GIVEN PROBLEM A:
Retype the stretch of the forum thread on the equipment checklist from "The checklist is" through "damn near everything.".

ARTICLE:
====================

# TCCCS in a box/ Static Comm suite



## RadOperata (22 Aug 2012)

I am trying to help another sig out, and our DA at the unit is causing me to pull my hair out. I am curious if anyone here has seen this kit and if there is a ECL for it complete. It is a stand alone commsuite, HF,UHF and VHF capabilities.


----------



## Prefect (22 Aug 2012)

I'm sorry if this sounds insulting but you didn't mention what you have already done.

Each box will have its own checklist. Use TACIS and just browse to your units holdings or query using the serial number on the case. You can also use CGCS and query using the NSN which is probably a better way to approach it if you are working from your SCA. Both of these options will give you the checklist number. Then just use the CFSS web query tool to generate the checklist.


----------



## RadOperata (22 Aug 2012)

Not insulting at all, should have explained further. I took a posting to a reserve airforce unit and the sigs account here is out to lunch. They don't use TACIS here and the kit is currently away from the unit on an op. Anyway I was just curious if there was a checklist out there for the kit complete to save me a bit of hassle. Aparrently there isn't so I will just keep sifting and checking NSN's with CFSS. Thanks for the answer.


----------



## PuckChaser (22 Aug 2012)

The checklist is available on the DGELM DWAN site I'm pretty sure, once I get back from lunch I'll grab the link. It has the ECLs for damn near everything.

Here's the link, instructions on how to retrieve the ECLs are on the top of the page: http://admmat.mil.ca/dglepm/dlcspm/en/products_equipchecklists_e.asp#Static%20Kits


----------



## RadOperata (22 Aug 2012)

Appreciate it, thanks for the link.


----------



## PuckChaser (22 Aug 2012)

RadOperata said:
			
		

> Appreciate it, thanks for the link.



No problem, one of the first bookmarks I made while working in Sig Stores, super handy.


----------

====================

DATA FOR THIS EXERCISE:
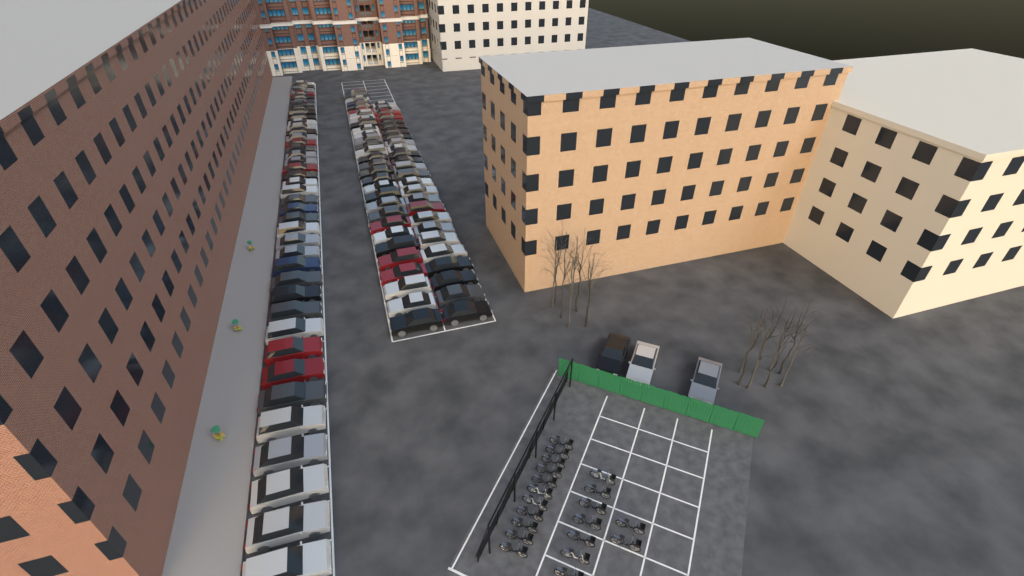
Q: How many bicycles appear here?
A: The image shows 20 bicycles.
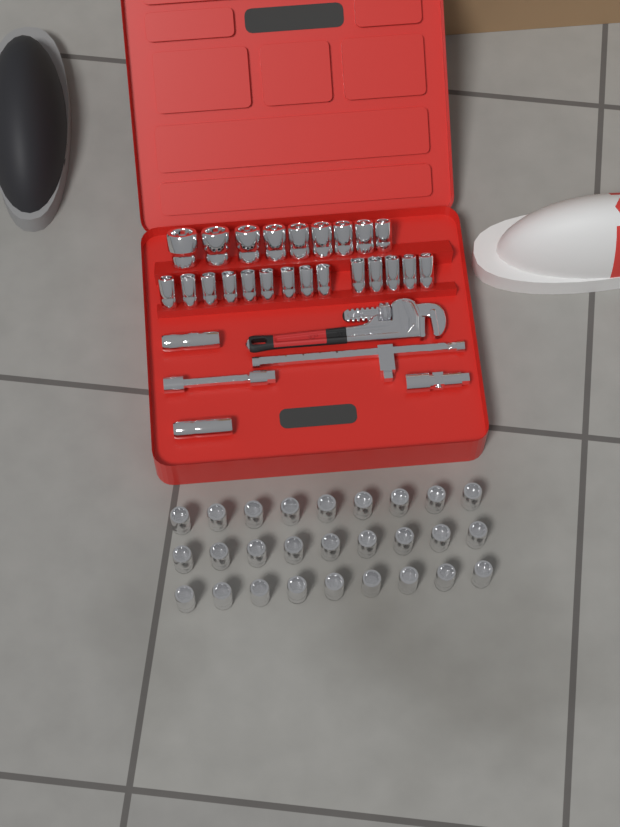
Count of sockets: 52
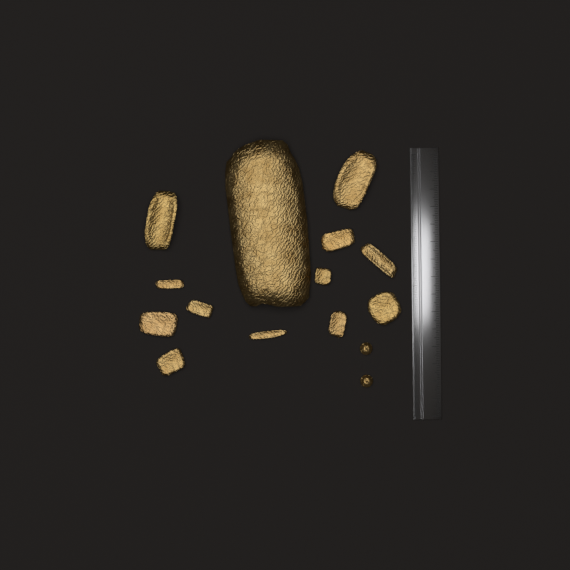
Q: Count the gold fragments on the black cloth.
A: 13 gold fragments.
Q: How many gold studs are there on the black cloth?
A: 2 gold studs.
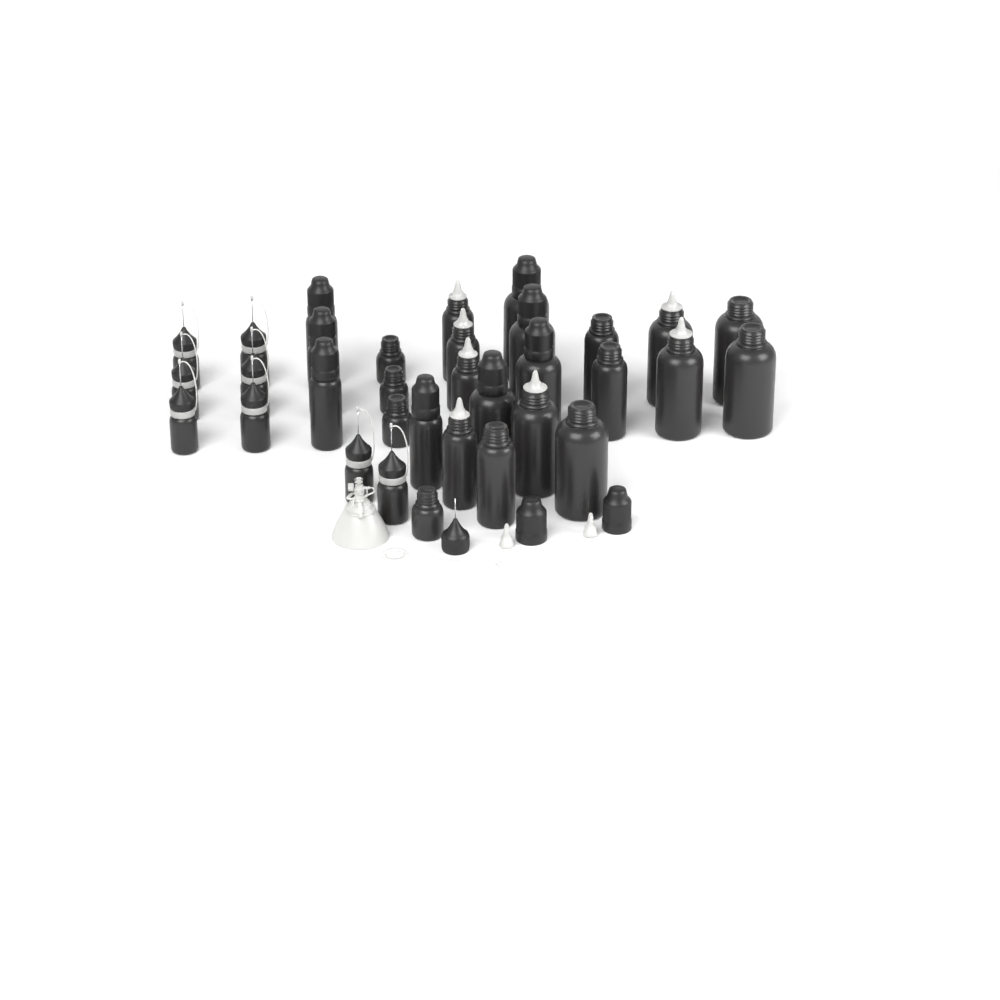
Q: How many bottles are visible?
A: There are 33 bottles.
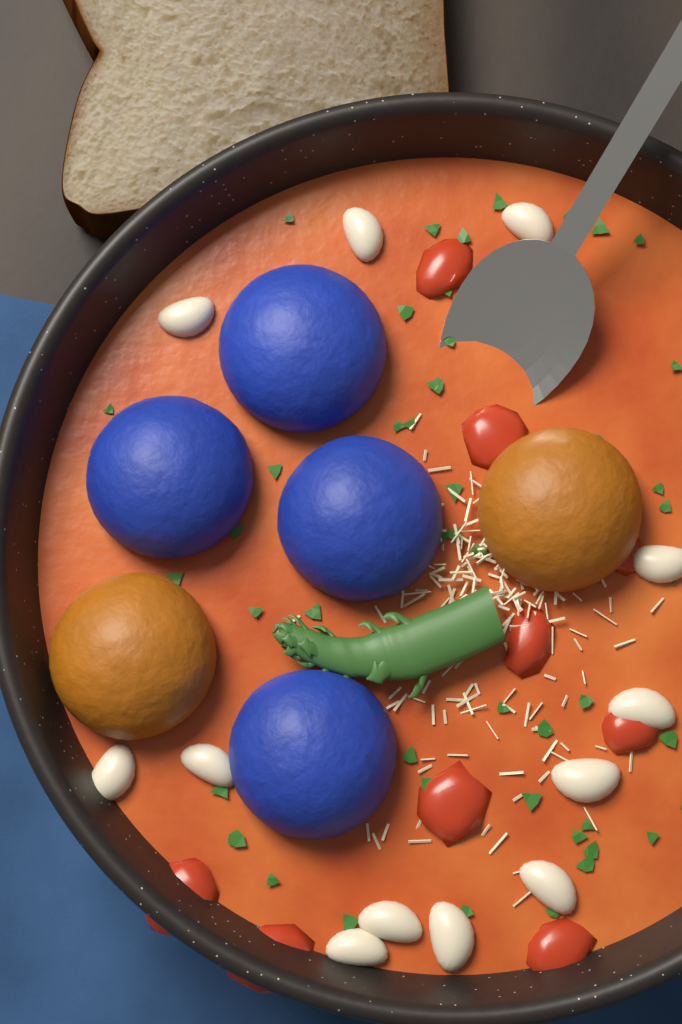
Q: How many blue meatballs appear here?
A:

====================

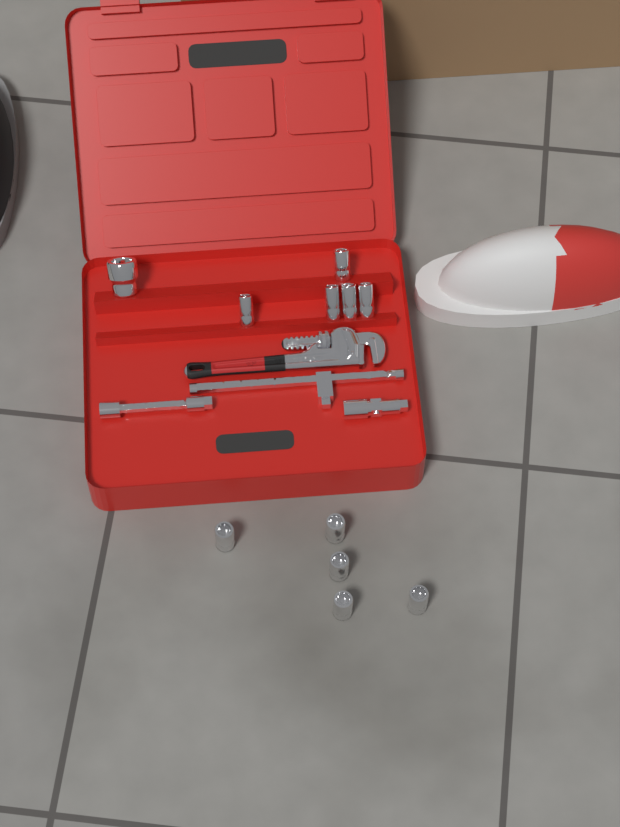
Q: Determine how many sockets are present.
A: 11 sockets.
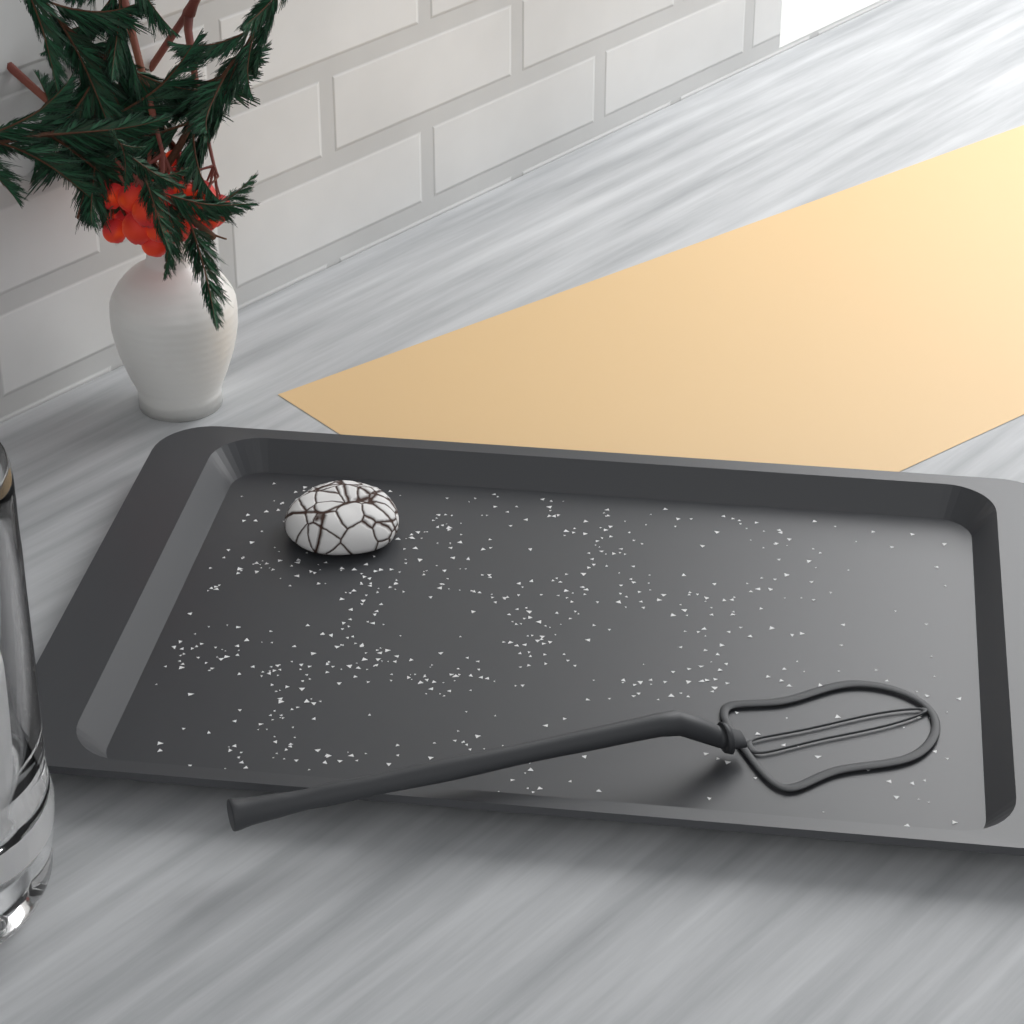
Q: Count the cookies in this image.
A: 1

====================

GIVEN PROBLEM B:
In the records, rewrite the stretch from the line containing "Q: How many bicycles appear here?" through the line containing "Count of sockets: 52", swapping "bicycles" for "bikes" and keeping everything else the same. Leave the pictures out.

TASK ANSWER A:
The checklist is available on the DGELM DWAN site I'm pretty sure, once I get back from lunch I'll grab the link. It has the ECLs for damn near everything.

TASK ANSWER B:
Q: How many bikes appear here?
A: The image shows 20 bikes.
Count of sockets: 52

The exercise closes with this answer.